Our
septic tank at our camp on Sebec Lake in Maine had not been pumped out
in about 24 years. It's supposed to be pumped out at least every ten
years. It's a beautiful location on a slight hill near the end of a
peninsula. We hired someone with an excavator to find the tank, but
after a few hours he gave up and couldn't find it. About 6 months
later, I bought the baby backhoe described elsewhere at this site and
began digging. No luck. The location of this septic tank was a mystery
and it appeared it was going to stay that way. So I went online and
found an article about a ground stethoscope. It was only one article
and I wondered why there weren't more people posting info about this
approach. So I was skeptical. Well, my wife is a doctor, and she is
good with a stethoscope. She had a spare one and I had some PVC pipe.

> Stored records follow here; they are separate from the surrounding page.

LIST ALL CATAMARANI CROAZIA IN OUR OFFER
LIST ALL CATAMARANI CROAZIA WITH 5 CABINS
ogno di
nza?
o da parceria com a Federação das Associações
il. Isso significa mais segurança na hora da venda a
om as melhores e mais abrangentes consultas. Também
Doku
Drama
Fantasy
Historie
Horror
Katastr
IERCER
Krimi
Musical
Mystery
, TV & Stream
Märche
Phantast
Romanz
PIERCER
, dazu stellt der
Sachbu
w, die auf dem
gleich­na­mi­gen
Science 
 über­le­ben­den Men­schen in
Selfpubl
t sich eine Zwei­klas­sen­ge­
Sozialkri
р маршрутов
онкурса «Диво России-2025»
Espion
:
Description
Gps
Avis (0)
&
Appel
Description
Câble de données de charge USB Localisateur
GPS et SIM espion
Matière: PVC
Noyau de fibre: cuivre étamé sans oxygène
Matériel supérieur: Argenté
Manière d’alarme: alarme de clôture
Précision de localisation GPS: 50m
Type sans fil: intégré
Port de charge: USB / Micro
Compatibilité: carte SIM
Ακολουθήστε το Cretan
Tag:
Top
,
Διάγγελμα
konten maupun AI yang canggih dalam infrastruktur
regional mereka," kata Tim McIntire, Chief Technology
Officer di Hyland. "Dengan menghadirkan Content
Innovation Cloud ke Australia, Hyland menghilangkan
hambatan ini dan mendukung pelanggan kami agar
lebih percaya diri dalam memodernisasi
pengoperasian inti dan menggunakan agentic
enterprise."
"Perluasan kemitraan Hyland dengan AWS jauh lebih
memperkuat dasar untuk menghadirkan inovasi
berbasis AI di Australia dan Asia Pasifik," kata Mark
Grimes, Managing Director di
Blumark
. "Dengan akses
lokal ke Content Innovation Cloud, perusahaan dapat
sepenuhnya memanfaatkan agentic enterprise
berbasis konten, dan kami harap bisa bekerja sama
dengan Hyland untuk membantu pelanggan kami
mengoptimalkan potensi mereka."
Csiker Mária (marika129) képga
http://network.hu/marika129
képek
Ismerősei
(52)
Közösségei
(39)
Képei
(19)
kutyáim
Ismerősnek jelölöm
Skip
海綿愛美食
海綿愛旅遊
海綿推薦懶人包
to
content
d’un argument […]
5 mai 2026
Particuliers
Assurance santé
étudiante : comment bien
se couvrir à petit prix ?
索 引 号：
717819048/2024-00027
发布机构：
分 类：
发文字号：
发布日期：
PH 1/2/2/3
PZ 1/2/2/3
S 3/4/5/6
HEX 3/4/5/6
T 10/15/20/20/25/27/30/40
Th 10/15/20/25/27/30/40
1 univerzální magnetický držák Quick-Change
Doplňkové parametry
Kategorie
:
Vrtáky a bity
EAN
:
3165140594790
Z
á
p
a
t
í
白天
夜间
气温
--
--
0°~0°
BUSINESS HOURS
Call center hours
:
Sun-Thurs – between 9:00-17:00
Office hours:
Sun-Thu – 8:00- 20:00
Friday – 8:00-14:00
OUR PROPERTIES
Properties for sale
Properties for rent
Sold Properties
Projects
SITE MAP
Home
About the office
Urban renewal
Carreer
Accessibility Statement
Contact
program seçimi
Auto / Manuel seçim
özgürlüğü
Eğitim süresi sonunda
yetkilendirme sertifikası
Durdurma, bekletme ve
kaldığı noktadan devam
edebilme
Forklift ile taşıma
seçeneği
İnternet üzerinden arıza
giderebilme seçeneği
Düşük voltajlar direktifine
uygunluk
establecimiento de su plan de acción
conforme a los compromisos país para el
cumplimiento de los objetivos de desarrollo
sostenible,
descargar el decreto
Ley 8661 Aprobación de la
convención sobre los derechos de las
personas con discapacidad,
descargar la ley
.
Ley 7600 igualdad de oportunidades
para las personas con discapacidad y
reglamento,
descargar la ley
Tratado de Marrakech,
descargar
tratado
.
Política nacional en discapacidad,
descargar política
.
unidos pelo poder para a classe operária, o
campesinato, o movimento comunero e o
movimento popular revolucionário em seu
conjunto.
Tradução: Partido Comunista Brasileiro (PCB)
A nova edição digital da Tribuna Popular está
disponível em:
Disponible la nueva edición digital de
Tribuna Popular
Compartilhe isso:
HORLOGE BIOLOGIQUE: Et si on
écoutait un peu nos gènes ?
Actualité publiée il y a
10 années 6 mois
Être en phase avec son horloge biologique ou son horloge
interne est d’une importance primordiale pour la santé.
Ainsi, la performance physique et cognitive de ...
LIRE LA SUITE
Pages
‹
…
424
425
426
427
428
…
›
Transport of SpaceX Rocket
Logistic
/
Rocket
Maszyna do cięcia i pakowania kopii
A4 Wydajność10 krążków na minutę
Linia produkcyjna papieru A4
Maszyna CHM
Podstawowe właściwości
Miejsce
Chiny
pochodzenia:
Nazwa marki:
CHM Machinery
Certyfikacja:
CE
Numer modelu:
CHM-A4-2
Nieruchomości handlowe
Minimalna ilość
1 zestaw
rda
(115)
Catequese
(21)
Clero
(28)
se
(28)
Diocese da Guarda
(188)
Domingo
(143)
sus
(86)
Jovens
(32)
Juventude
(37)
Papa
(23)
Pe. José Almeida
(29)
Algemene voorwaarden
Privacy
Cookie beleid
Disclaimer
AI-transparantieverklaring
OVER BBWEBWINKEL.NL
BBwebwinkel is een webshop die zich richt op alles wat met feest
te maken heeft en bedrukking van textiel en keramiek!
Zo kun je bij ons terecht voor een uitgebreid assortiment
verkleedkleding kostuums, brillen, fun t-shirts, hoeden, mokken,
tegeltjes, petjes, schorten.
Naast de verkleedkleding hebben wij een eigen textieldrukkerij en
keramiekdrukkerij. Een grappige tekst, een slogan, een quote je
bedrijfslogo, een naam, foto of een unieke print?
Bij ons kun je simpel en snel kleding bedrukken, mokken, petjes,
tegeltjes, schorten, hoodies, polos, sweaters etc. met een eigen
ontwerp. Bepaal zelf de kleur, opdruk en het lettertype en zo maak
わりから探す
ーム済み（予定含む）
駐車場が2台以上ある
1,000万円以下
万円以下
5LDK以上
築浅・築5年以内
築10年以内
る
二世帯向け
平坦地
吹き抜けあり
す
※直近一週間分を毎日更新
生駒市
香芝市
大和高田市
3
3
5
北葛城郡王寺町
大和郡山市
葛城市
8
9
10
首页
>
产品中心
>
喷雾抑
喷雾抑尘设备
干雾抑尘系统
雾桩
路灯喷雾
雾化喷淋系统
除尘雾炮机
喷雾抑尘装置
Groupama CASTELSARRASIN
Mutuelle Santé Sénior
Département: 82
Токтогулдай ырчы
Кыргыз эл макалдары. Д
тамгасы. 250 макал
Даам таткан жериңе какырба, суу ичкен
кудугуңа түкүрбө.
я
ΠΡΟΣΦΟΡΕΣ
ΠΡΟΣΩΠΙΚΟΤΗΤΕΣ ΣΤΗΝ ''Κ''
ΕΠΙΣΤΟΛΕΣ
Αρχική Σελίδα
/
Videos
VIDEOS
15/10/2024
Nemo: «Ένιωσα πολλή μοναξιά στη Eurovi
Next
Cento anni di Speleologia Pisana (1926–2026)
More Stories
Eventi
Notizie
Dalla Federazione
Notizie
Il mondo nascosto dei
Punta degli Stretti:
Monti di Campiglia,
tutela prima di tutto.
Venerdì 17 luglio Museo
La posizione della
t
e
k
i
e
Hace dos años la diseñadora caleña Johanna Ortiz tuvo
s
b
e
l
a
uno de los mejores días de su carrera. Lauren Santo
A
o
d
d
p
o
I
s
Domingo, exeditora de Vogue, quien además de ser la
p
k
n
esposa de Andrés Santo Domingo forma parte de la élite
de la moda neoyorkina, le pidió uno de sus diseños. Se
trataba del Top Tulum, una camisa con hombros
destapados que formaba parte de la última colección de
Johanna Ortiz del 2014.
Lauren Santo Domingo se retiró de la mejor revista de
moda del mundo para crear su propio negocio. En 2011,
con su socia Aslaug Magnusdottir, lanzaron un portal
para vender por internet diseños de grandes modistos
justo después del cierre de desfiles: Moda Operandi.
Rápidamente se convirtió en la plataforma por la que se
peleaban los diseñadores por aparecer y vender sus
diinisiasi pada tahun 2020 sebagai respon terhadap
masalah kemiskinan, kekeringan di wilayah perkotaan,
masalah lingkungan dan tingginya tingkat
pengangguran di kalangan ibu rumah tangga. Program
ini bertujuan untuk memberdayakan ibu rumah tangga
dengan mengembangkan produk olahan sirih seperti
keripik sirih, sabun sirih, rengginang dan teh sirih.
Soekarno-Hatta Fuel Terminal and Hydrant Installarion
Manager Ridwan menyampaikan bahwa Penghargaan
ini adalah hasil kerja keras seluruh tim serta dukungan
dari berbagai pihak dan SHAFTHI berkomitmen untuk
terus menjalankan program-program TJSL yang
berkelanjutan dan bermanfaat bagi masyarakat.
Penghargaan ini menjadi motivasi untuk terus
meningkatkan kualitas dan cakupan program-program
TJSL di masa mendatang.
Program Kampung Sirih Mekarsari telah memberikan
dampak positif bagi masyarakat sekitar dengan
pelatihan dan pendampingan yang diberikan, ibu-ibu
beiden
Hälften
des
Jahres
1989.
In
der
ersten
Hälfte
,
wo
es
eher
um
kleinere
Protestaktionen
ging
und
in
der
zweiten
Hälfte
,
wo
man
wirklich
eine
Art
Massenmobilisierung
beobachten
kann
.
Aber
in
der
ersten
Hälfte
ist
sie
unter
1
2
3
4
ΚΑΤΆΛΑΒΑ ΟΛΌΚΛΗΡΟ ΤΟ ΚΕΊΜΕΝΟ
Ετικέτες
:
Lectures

Why not? I modified the design slightly. The guy used a paper cup and a
stethoscope he bought at a hardware store. I used a medical stethoscope
which I simply taped onto a PVC pipe. I expanded the other end of the
tube into some 3" electrical conduit I had to collect more sound
vibrations.
The
world of sound is amazing. When a boat went by on the lake, I could
hear low frequency sound of the boat motor through the ground with this
thing. I wondered how low-frequency sounds like that affected the fish
and birds in the lake. In any case, I place a high pitch buzzer in the
sewar pipe inside the camp and went out listening. Apparently high
pitch sound does not travel well through the ground. The article
suggested running a lot of water through the pipes with the idea that
you could hear the water dropping into the tank. No luck there. I
remember reading about another guy tapping on the pipes. That's when I
recruited the good doctor. I tapped on the pipe while she went around
listening. She came back and told me I was tapping too loud. She could
hear it through the camp's basement wall without the stethoscope. "Tap
lightly," she said. I did what the doctor ordered. Within a couple
minutes she came back in with a big smile. "I think I found it."
"The
trick is to not to listen just for the tapping, but to listen for an
echo," she said. Apparently the tapping noise echos nicely inside the
empty space of the concrete septic tank. She told me the exact point
where the echo was the loudest. I dug there with the baby backhoe and
24 inches down I hit concrete, that is the top of our septic tank. We
had the septic tank pumped out a few days later.
Yeah, I can finally cross that off my to-do list.